# New Life New me.....change a little to live a lot



## Sheilagh1958 (Jun 23, 2011)

Well I have been been for assesment interview this evening for the New Life New me sessions. This a council run thing inconjunction with Newcastle University. The assessment was very thorough asking about my diet and activity levels. I also got weighed, bmi and waist measured. It sounds a great scheme and I going to make the best of this opportunity. I can attend any council run fitness session and for only ?1. Once I have attend a certain amount of session I am then given a voucher for a years membership to any local council gym.

So tomorrow I am meeting one of the instructors at one of the local gyms and he is going to go through a couple of the machines at the gym to start me off. They are sessions specifically setup for people between 45-65.  

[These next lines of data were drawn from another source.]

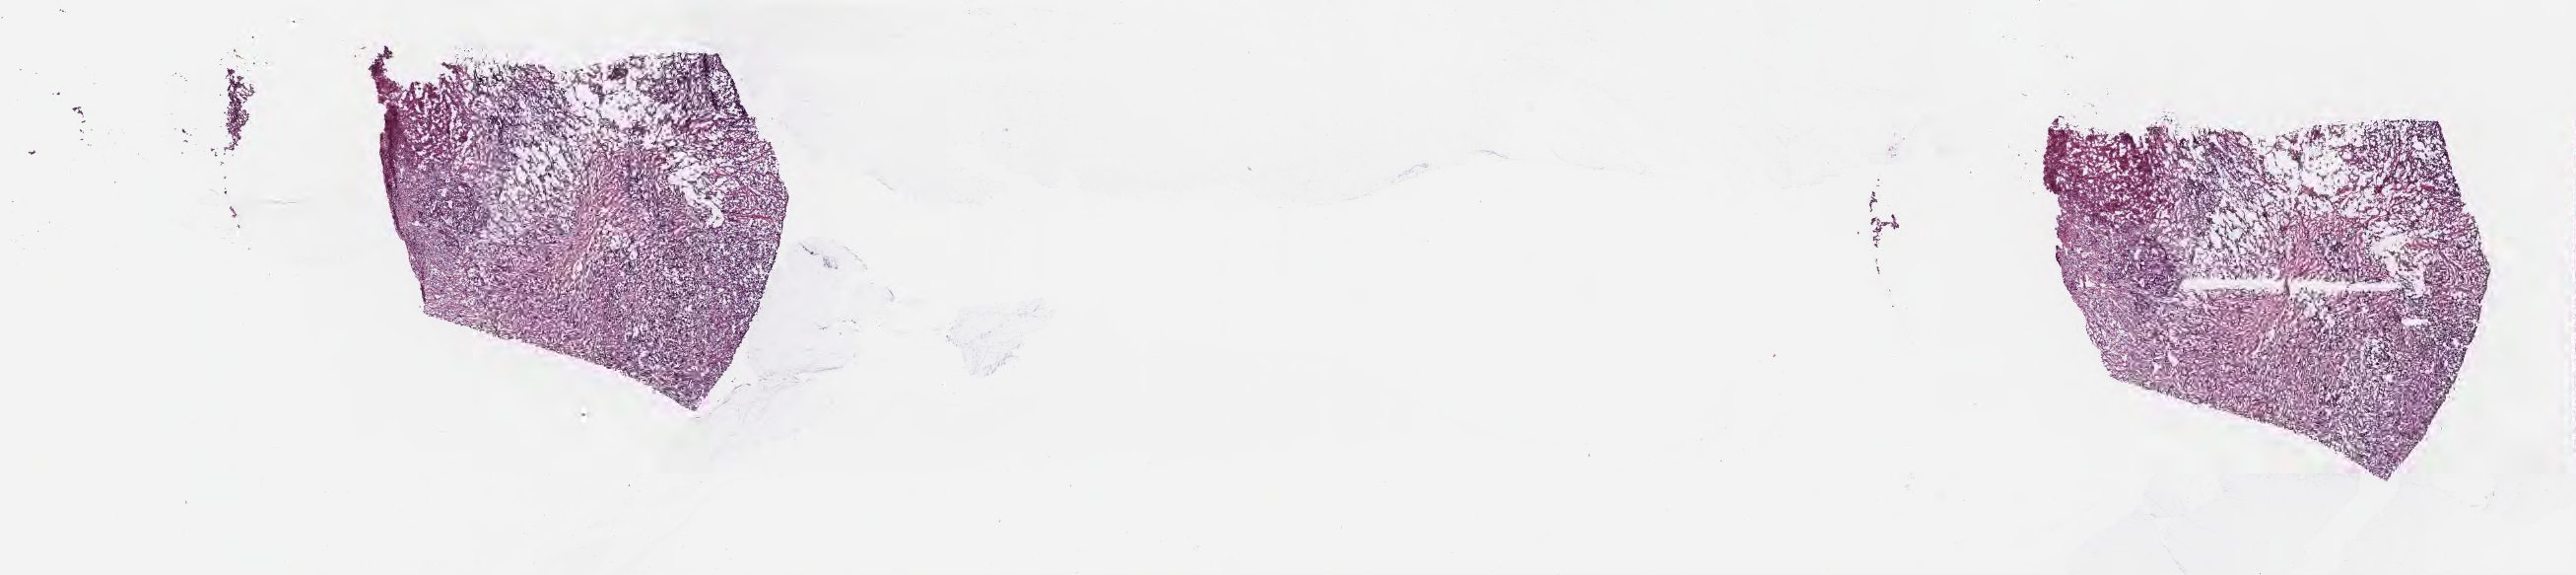
H&E whole-slide image — a low-resolution overview of the entire scanned area, about 21.1 x 4.7 mm. Frozen section (tissue freezing medium). Primary tumor. Anatomic site: tail of pancreas. Female patient; age at initial diagnosis 71 years. Tumor grade: G3 (poorly differentiated). Composition of this section per pathologist review: tumor cells 40%, tumor nuclei 50%, stromal cells 60%, necrosis 0%, normal cells 0%. Infiltration values recorded for this section: lymphocyte infiltration 0%, monocyte infiltration 0%, neutrophil infiltration 0%.
- AJCC pathologic stage: Stage IA
- diagnosis: Infiltrating duct carcinoma, NOS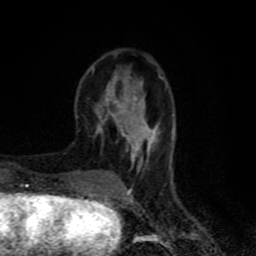
Breast MRI (dynamic contrast-enhanced), one axial slice; slice 25 of 80 in the series (ordered by position); cropped to one breast; dynamic contrast-enhanced series, time point 2 of 8 at this slice position (early post-contrast); 1.5 T; TE 4.2 ms, TR 7 ms; 2 mm slice thickness; 256 × 256 image matrix, field of view 160 × 160 mm. Female patient.
Annotated regions visible in this slice (semi-automatic segmentation, software-assisted and operator-edited):
- enhancing-tissue mask used for the functional tumour volume (all voxels passing the contrast-enhancement thresholds inside the analysis volume; usually the tumour): bounding box [x1, y1, x2, y2] px = [76, 66, 164, 171]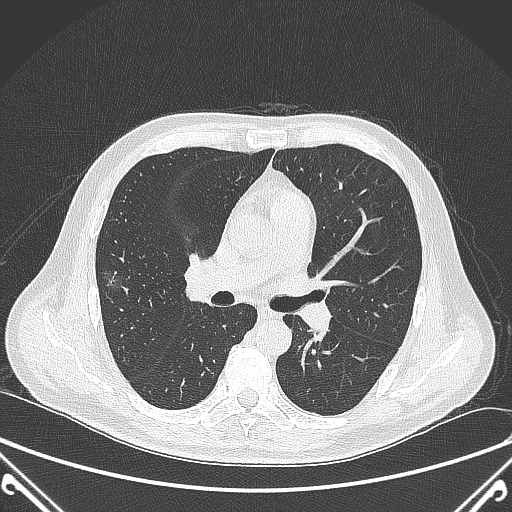
Chest CT, one axial slice. Position 217 of 360 along the scan axis. 120 kVp. Lung window (W 1500 / L -600 HU). 1 mm slice thickness. 512 × 512 image matrix, field of view 380 × 380 mm. Male patient, age 64 years. From the clinical record (not read from this slice): clinical TNM (as recorded): T1c N0 M0.
Structures marked on this image (bounding box drawn by a radiologist):
- lung tumour (recorded histology: adenocarcinoma): bounding box <98,265,131,299> (left, top, right, bottom; pixels)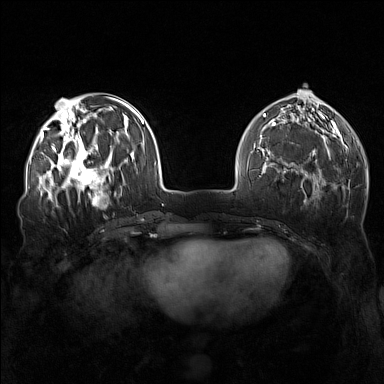
Breast MRI (dynamic contrast-enhanced), one axial slice; position 52 of 160 along the scan axis; dynamic contrast-enhanced series, time point 2 of 7 at this slice position (early post-contrast); 1.5 T; TE 1.8 ms, TR 5 ms; 1 mm slice thickness; 384 × 384 image matrix, field of view 340 × 340 mm. Female patient.
Annotated regions visible in this slice (semi-automatic segmentation, software-assisted and operator-edited):
- enhancing-tissue mask used for the functional tumour volume (all voxels passing the contrast-enhancement thresholds inside the analysis volume; usually the tumour): box from (x=57, y=143) to (x=111, y=196) px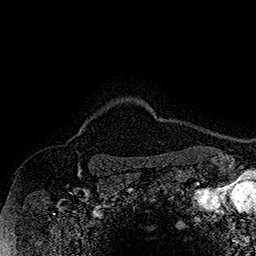
Breast MRI (dynamic contrast-enhanced), one axial slice. Slice 148 of 160 in the series (ordered by position). Cropped to one breast. Dynamic contrast-enhanced series, time point 2 of 7 at this slice position (early post-contrast). 1.5 T. TE 2.8 ms, TR 5.4 ms. 1 mm slice thickness. 256 × 256 image matrix, field of view 180 × 180 mm. Female patient.
Outlined on this slice (semi-automatic segmentation, software-assisted and operator-edited):
- enhancing-tissue mask used for the functional tumour volume (all voxels passing the contrast-enhancement thresholds inside the analysis volume; usually the tumour): bounding box <78,126,84,135> (left, top, right, bottom; pixels)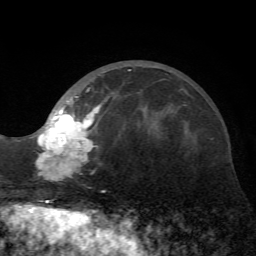
Breast MRI (dynamic contrast-enhanced), one axial slice. Slice 22 of 72 in the series (ordered by position). Cropped to one breast. Dynamic contrast-enhanced series, time point 2 of 7 at this slice position (early post-contrast). 1.5 T. TE 4.2 ms, TR 8.7 ms. 256 × 256 image matrix, field of view 180 × 180 mm. Female patient.
Structures marked on this image (semi-automatically segmented with operator editing):
- enhancing-tissue mask used for the functional tumour volume (all voxels passing the contrast-enhancement thresholds inside the analysis volume; usually the tumour): bounding box [x1, y1, x2, y2] px = [36, 69, 131, 182]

Its a longtime time since I have been to the gym so its all very daunting


----------



## Steff (Jun 23, 2011)

Shei sounds brillaint and such good money, hope it all goes well not only tomorrow but throughout this, good luck x


----------



## Sheilagh1958 (Jun 23, 2011)

Steff said:


> Shei sounds brillaint and such good money, hope it all goes well not only tomorrow but throughout this, good luck x



Bit scared on how unfit I am going to be..........especailly when the instructer is young and fit . Hoping that because I am actually going to specially run sessions that its going to give me the motivation to get fit


----------



## Robster65 (Jun 23, 2011)

Hi Sheilagh. I bet you won;t be the least fit person there ! 

First time I went to a gym, about 15 years ago, I was as thin as a rake and could barely run for a bus, so I felt just as self-conscious, but after a couple of sessions, I realised that everyone is there for themselves and take no notice of the rest.

The instructors are also good at putting you at ease and setting a pace to suit you.

You'll feel like you've been beaten up but after a bit you'll feel so much better.

Rob


----------



## lucy123 (Jun 24, 2011)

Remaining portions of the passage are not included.